Task description:
Render the lines of the records below, from the first line through the line containing "Новости СМИ2", as a JSON list of strings with one string per line, leaving out any blank lines.

Information shown:
============================================================
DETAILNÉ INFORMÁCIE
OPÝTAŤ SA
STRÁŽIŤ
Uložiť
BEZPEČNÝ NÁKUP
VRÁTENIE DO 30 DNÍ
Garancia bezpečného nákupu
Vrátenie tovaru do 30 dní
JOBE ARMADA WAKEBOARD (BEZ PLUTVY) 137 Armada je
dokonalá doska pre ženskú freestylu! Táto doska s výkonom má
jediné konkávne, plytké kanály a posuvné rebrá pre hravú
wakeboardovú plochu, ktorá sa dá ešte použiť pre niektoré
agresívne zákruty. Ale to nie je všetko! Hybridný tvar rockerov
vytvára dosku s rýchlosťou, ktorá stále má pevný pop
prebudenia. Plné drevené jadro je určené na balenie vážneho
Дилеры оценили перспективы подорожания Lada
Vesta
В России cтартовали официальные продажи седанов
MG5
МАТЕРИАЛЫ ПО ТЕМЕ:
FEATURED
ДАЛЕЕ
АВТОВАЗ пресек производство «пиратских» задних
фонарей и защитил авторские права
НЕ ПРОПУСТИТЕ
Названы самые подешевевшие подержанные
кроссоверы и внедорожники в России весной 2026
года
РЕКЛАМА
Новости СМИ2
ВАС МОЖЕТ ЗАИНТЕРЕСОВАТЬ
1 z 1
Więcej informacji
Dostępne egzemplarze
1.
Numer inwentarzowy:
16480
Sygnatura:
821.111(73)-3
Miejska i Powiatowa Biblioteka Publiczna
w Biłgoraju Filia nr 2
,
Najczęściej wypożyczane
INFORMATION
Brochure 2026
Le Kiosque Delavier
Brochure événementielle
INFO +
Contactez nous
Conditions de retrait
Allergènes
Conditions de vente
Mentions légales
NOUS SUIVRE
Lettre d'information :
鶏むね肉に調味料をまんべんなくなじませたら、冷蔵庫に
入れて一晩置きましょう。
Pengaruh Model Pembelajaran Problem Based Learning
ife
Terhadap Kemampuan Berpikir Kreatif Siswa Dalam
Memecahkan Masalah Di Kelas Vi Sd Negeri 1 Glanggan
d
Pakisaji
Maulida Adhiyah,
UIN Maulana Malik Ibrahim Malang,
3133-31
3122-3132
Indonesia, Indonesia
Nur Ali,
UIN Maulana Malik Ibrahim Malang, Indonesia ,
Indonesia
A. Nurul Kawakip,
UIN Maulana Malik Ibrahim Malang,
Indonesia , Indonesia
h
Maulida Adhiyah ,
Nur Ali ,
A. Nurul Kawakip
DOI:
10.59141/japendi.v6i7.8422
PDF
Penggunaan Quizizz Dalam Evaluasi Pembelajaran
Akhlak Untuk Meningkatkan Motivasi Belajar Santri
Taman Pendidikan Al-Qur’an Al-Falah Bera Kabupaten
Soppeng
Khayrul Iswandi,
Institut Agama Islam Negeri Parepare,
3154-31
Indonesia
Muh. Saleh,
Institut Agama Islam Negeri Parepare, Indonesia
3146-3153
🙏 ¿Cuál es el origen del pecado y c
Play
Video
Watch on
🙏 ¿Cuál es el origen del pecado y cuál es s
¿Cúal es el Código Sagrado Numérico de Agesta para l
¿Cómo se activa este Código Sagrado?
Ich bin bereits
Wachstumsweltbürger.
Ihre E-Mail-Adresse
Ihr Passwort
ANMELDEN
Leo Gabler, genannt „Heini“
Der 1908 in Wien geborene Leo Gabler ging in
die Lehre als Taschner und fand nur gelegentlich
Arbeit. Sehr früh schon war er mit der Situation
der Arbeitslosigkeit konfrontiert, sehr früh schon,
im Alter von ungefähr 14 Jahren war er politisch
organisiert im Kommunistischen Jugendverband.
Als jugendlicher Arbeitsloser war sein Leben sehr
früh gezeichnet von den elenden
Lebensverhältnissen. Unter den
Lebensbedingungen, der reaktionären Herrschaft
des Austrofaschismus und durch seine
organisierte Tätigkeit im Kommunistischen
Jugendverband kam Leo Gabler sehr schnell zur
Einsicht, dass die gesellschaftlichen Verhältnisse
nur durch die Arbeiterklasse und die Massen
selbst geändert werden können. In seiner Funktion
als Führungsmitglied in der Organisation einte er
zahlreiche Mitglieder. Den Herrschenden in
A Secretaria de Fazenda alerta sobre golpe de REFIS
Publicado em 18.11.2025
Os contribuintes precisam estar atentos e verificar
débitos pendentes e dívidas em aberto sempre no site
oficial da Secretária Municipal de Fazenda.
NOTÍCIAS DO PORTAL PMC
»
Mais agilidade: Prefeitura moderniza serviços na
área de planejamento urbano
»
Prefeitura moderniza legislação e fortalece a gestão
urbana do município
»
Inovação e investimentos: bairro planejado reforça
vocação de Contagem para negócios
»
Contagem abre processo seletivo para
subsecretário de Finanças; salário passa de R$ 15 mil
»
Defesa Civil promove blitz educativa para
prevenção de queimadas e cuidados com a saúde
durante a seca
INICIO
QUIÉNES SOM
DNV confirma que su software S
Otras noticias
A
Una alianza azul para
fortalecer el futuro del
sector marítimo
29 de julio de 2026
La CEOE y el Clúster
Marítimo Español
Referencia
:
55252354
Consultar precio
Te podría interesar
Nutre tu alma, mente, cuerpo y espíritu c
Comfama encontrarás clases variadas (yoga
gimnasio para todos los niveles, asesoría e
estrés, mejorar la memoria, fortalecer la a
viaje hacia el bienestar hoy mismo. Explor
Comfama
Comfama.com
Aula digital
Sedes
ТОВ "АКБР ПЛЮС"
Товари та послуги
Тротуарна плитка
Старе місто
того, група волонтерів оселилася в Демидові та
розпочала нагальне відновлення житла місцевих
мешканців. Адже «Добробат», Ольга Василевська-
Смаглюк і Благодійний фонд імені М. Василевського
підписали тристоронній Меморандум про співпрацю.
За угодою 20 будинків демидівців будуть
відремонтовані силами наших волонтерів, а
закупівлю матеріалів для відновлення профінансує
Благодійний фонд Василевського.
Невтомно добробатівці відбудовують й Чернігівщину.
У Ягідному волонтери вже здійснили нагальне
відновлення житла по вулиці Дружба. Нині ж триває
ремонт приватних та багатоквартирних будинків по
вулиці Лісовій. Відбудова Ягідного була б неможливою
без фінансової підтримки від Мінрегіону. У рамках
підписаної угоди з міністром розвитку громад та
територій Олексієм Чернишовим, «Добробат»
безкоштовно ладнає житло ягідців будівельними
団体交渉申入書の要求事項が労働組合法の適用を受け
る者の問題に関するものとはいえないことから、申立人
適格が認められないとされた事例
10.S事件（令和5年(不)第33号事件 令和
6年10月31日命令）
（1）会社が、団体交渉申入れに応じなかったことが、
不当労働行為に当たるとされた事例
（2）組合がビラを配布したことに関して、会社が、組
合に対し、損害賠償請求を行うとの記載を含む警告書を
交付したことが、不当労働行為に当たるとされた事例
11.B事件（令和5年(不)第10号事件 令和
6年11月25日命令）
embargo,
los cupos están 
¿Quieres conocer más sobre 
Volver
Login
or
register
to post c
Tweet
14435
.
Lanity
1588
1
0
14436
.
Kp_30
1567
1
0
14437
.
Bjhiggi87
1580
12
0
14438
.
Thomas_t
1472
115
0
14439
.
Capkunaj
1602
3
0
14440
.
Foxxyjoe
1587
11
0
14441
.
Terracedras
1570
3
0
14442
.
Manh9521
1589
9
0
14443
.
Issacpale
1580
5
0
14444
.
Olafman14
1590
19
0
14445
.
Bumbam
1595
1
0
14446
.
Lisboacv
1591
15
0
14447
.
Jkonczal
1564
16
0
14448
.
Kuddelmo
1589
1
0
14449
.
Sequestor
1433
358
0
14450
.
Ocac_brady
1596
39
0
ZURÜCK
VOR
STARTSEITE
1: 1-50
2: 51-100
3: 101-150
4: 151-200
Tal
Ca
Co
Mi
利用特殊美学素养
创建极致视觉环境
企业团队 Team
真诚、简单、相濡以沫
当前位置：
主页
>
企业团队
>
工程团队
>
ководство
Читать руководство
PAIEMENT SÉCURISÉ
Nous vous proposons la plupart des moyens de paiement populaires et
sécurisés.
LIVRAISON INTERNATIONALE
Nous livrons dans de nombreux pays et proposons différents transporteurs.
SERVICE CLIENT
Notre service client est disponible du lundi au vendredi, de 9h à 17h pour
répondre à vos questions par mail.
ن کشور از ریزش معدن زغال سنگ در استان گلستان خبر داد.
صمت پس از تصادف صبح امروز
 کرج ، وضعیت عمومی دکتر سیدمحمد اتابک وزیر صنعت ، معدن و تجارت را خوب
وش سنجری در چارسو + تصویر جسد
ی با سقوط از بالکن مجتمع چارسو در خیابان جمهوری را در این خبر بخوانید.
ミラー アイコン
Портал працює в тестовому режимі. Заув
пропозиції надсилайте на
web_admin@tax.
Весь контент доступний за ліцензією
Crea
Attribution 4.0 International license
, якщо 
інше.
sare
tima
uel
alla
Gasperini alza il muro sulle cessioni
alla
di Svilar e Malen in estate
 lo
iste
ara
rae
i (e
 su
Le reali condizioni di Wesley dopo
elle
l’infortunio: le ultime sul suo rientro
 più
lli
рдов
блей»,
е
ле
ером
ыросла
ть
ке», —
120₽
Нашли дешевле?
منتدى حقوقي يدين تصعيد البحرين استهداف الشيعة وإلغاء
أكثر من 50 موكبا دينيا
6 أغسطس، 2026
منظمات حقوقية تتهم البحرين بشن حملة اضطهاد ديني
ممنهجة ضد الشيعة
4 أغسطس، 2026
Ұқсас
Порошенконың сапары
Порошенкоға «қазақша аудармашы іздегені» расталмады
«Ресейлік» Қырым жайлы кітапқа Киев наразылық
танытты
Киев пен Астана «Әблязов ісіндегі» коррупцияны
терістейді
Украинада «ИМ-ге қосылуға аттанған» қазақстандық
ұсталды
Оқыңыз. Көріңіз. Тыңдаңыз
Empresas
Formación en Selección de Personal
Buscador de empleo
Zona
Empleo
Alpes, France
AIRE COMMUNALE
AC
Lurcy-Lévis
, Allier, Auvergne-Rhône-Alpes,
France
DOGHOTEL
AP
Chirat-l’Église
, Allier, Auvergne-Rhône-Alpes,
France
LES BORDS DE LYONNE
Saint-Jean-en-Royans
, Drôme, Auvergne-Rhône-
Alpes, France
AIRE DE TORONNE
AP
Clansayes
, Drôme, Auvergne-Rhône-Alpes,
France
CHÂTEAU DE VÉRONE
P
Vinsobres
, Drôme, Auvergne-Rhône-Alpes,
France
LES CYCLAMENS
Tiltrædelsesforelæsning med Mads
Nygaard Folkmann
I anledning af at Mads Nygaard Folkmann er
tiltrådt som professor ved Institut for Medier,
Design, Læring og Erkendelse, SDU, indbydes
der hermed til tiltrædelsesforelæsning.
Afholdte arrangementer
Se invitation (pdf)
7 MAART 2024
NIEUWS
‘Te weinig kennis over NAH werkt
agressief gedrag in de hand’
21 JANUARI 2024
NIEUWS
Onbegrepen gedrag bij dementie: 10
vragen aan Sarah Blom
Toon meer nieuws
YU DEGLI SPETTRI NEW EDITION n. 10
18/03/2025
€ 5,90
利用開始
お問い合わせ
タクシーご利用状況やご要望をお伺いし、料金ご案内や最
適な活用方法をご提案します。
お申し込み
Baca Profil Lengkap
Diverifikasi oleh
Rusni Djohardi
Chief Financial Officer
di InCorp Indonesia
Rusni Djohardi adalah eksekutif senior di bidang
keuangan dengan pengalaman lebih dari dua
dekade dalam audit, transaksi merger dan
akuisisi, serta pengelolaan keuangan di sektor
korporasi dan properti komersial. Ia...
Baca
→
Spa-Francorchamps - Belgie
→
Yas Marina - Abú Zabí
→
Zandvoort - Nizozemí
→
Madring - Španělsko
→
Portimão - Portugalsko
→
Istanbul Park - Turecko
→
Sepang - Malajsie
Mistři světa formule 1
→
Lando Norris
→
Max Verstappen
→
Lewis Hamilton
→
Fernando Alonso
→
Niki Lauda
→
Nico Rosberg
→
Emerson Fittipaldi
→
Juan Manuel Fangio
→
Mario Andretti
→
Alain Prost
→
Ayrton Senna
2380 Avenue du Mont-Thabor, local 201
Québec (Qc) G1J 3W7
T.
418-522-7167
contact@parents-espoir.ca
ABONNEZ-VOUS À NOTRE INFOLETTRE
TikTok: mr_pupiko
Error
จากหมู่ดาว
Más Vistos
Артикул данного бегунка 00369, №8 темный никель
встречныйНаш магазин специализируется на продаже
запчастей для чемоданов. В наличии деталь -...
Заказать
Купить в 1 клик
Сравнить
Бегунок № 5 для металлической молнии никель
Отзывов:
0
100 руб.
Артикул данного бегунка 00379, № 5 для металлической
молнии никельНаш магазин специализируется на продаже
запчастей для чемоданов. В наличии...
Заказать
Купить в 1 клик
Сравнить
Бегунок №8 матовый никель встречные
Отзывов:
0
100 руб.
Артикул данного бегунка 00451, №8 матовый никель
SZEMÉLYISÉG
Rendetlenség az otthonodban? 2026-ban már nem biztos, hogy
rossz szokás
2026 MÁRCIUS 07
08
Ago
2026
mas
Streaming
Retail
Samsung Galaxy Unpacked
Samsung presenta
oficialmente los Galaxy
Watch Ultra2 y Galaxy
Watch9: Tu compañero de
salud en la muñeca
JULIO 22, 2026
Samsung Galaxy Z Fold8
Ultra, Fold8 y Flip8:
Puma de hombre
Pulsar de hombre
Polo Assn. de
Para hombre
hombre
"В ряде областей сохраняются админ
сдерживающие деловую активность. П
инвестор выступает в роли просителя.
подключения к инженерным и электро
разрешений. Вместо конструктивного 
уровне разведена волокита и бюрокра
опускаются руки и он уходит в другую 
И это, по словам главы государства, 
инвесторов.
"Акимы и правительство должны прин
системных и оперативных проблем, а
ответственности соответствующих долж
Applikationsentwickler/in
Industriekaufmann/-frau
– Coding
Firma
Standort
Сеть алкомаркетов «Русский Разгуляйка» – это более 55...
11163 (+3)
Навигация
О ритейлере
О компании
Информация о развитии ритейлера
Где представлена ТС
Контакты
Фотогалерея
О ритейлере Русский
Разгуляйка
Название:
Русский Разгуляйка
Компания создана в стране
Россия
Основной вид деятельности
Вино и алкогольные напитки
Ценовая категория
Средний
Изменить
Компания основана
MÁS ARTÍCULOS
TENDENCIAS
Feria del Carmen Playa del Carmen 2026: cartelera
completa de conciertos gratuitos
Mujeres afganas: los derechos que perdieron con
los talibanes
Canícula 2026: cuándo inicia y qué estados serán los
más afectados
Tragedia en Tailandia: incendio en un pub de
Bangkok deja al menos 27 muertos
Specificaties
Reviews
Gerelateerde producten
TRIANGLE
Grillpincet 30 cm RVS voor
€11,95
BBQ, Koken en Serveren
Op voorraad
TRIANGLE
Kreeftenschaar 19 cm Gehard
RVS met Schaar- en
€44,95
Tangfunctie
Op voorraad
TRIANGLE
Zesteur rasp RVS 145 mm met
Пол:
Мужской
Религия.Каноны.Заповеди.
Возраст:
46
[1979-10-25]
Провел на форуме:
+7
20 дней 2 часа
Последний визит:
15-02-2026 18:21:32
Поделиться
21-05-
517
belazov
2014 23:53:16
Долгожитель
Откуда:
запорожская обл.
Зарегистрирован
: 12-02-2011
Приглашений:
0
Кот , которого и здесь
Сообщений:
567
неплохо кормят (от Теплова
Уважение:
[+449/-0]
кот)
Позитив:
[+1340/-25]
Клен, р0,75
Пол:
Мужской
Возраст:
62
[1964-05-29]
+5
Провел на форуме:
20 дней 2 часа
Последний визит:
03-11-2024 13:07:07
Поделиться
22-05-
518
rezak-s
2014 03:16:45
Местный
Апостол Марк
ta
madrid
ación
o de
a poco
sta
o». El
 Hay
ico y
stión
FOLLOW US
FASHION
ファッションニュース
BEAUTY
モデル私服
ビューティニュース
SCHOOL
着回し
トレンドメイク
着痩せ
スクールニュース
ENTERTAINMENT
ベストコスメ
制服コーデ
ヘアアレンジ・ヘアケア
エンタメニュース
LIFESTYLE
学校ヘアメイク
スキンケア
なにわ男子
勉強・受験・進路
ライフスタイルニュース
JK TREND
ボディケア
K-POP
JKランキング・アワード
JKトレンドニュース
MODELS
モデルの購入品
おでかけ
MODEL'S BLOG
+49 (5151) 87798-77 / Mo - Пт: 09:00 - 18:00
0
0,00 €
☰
============================================================
Answer to this exercise:
[
  "DETAILNÉ INFORMÁCIE",
  "OPÝTAŤ SA",
  "STRÁŽIŤ",
  "Uložiť",
  "BEZPEČNÝ NÁKUP",
  "VRÁTENIE DO 30 DNÍ",
  "Garancia bezpečného nákupu",
  "Vrátenie tovaru do 30 dní",
  "JOBE ARMADA WAKEBOARD (BEZ PLUTVY) 137 Armada je",
  "dokonalá doska pre ženskú freestylu! Táto doska s výkonom má",
  "jediné konkávne, plytké kanály a posuvné rebrá pre hravú",
  "wakeboardovú plochu, ktorá sa dá ešte použiť pre niektoré",
  "agresívne zákruty. Ale to nie je všetko! Hybridný tvar rockerov",
  "vytvára dosku s rýchlosťou, ktorá stále má pevný pop",
  "prebudenia. Plné drevené jadro je určené na balenie vážneho",
  "Дилеры оценили перспективы подорожания Lada",
  "Vesta",
  "В России cтартовали официальные продажи седанов",
  "MG5",
  "МАТЕРИАЛЫ ПО ТЕМЕ:",
  "FEATURED",
  "ДАЛЕЕ",
  "АВТОВАЗ пресек производство «пиратских» задних",
  "фонарей и защитил авторские права",
  "НЕ ПРОПУСТИТЕ",
  "Названы самые подешевевшие подержанные",
  "кроссоверы и внедорожники в России весной 2026",
  "года",
  "РЕКЛАМА",
  "Новости СМИ2"
]